> Exercise description
Repeat all the data word for word.

[Start of Attachment]

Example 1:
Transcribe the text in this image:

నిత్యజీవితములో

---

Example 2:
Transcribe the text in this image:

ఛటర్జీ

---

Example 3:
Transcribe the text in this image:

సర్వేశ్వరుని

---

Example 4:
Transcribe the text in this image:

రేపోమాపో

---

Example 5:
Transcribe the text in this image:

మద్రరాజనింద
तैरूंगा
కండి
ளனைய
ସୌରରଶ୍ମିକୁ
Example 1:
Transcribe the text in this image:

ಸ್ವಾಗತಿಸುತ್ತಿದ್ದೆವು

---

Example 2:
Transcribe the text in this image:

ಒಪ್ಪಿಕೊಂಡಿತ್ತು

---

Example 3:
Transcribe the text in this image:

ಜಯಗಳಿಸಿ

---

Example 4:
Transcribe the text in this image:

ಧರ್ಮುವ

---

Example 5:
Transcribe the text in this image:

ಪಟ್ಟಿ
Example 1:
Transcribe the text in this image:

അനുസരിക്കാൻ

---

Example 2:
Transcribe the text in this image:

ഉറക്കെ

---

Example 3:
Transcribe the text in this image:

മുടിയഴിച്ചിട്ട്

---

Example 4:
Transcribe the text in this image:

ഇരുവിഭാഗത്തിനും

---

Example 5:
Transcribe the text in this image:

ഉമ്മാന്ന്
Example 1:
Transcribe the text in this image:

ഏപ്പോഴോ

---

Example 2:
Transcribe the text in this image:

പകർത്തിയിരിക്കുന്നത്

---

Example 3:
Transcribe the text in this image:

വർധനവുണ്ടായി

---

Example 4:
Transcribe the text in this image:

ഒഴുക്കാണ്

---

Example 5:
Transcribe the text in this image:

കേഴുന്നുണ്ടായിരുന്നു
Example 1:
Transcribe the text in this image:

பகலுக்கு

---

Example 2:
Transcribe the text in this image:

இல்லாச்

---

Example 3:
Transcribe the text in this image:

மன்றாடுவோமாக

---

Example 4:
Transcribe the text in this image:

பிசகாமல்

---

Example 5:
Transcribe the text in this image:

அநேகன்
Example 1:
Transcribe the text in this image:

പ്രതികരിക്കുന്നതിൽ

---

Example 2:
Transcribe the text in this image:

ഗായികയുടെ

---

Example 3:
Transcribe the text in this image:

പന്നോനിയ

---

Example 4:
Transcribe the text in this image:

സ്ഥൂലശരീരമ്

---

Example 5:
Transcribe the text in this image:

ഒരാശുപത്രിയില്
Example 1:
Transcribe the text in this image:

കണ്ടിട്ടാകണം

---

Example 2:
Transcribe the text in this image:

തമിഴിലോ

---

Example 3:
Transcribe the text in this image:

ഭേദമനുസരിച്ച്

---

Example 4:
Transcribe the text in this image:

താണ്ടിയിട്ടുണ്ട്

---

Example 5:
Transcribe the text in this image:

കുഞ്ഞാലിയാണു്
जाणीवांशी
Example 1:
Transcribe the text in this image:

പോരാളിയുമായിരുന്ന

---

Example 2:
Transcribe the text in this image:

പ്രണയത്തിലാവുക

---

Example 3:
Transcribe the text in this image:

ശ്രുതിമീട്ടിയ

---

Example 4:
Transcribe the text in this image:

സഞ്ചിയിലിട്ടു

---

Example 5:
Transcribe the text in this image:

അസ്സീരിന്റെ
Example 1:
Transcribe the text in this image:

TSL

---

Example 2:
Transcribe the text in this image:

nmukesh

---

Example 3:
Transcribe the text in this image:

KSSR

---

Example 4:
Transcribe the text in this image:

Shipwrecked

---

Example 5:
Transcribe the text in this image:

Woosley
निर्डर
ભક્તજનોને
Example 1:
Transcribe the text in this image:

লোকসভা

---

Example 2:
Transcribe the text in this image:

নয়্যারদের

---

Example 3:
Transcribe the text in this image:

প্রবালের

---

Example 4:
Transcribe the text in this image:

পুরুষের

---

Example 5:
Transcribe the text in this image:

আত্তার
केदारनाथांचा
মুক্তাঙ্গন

[End of Attachment]

> Written reply
Example 1:
Transcribe the text in this image:

నిత్యజీవితములో

---

Example 2:
Transcribe the text in this image:

ఛటర్జీ

---

Example 3:
Transcribe the text in this image:

సర్వేశ్వరుని

---

Example 4:
Transcribe the text in this image:

రేపోమాపో

---

Example 5:
Transcribe the text in this image:

మద్రరాజనింద
तैरूंगा
కండి
ளனைய
ସୌରରଶ୍ମିକୁ
Example 1:
Transcribe the text in this image:

ಸ್ವಾಗತಿಸುತ್ತಿದ್ದೆವು

---

Example 2:
Transcribe the text in this image:

ಒಪ್ಪಿಕೊಂಡಿತ್ತು

---

Example 3:
Transcribe the text in this image:

ಜಯಗಳಿಸಿ

---

Example 4:
Transcribe the text in this image:

ಧರ್ಮುವ

---

Example 5:
Transcribe the text in this image:

ಪಟ್ಟಿ
Example 1:
Transcribe the text in this image:

അനുസരിക്കാൻ

---

Example 2:
Transcribe the text in this image:

ഉറക്കെ

---

Example 3:
Transcribe the text in this image:

മുടിയഴിച്ചിട്ട്

---

Example 4:
Transcribe the text in this image:

ഇരുവിഭാഗത്തിനും

---

Example 5:
Transcribe the text in this image:

ഉമ്മാന്ന്
Example 1:
Transcribe the text in this image:

ഏപ്പോഴോ

---

Example 2:
Transcribe the text in this image:

പകർത്തിയിരിക്കുന്നത്

---

Example 3:
Transcribe the text in this image:

വർധനവുണ്ടായി

---

Example 4:
Transcribe the text in this image:

ഒഴുക്കാണ്

---

Example 5:
Transcribe the text in this image:

കേഴുന്നുണ്ടായിരുന്നു
Example 1:
Transcribe the text in this image:

பகலுக்கு

---

Example 2:
Transcribe the text in this image:

இல்லாச்

---

Example 3:
Transcribe the text in this image:

மன்றாடுவோமாக

---

Example 4:
Transcribe the text in this image:

பிசகாமல்

---

Example 5:
Transcribe the text in this image:

அநேகன்
Example 1:
Transcribe the text in this image:

പ്രതികരിക്കുന്നതിൽ

---

Example 2:
Transcribe the text in this image:

ഗായികയുടെ

---

Example 3:
Transcribe the text in this image:

പന്നോനിയ

---

Example 4:
Transcribe the text in this image:

സ്ഥൂലശരീരമ്

---

Example 5:
Transcribe the text in this image:

ഒരാശുപത്രിയില്
Example 1:
Transcribe the text in this image:

കണ്ടിട്ടാകണം

---

Example 2:
Transcribe the text in this image:

തമിഴിലോ

---

Example 3:
Transcribe the text in this image:

ഭേദമനുസരിച്ച്

---

Example 4:
Transcribe the text in this image:

താണ്ടിയിട്ടുണ്ട്

---

Example 5:
Transcribe the text in this image:

കുഞ്ഞാലിയാണു്
जाणीवांशी
Example 1:
Transcribe the text in this image:

പോരാളിയുമായിരുന്ന

---

Example 2:
Transcribe the text in this image:

പ്രണയത്തിലാവുക

---

Example 3:
Transcribe the text in this image:

ശ്രുതിമീട്ടിയ

---

Example 4:
Transcribe the text in this image:

സഞ്ചിയിലിട്ടു

---

Example 5:
Transcribe the text in this image:

അസ്സീരിന്റെ
Example 1:
Transcribe the text in this image:

TSL

---

Example 2:
Transcribe the text in this image:

nmukesh

---

Example 3:
Transcribe the text in this image:

KSSR

---

Example 4:
Transcribe the text in this image:

Shipwrecked

---

Example 5:
Transcribe the text in this image:

Woosley
निर्डर
ભક્તજનોને
Example 1:
Transcribe the text in this image:

লোকসভা

---

Example 2:
Transcribe the text in this image:

নয়্যারদের

---

Example 3:
Transcribe the text in this image:

প্রবালের

---

Example 4:
Transcribe the text in this image:

পুরুষের

---

Example 5:
Transcribe the text in this image:

আত্তার
केदारनाथांचा
মুক্তাঙ্গন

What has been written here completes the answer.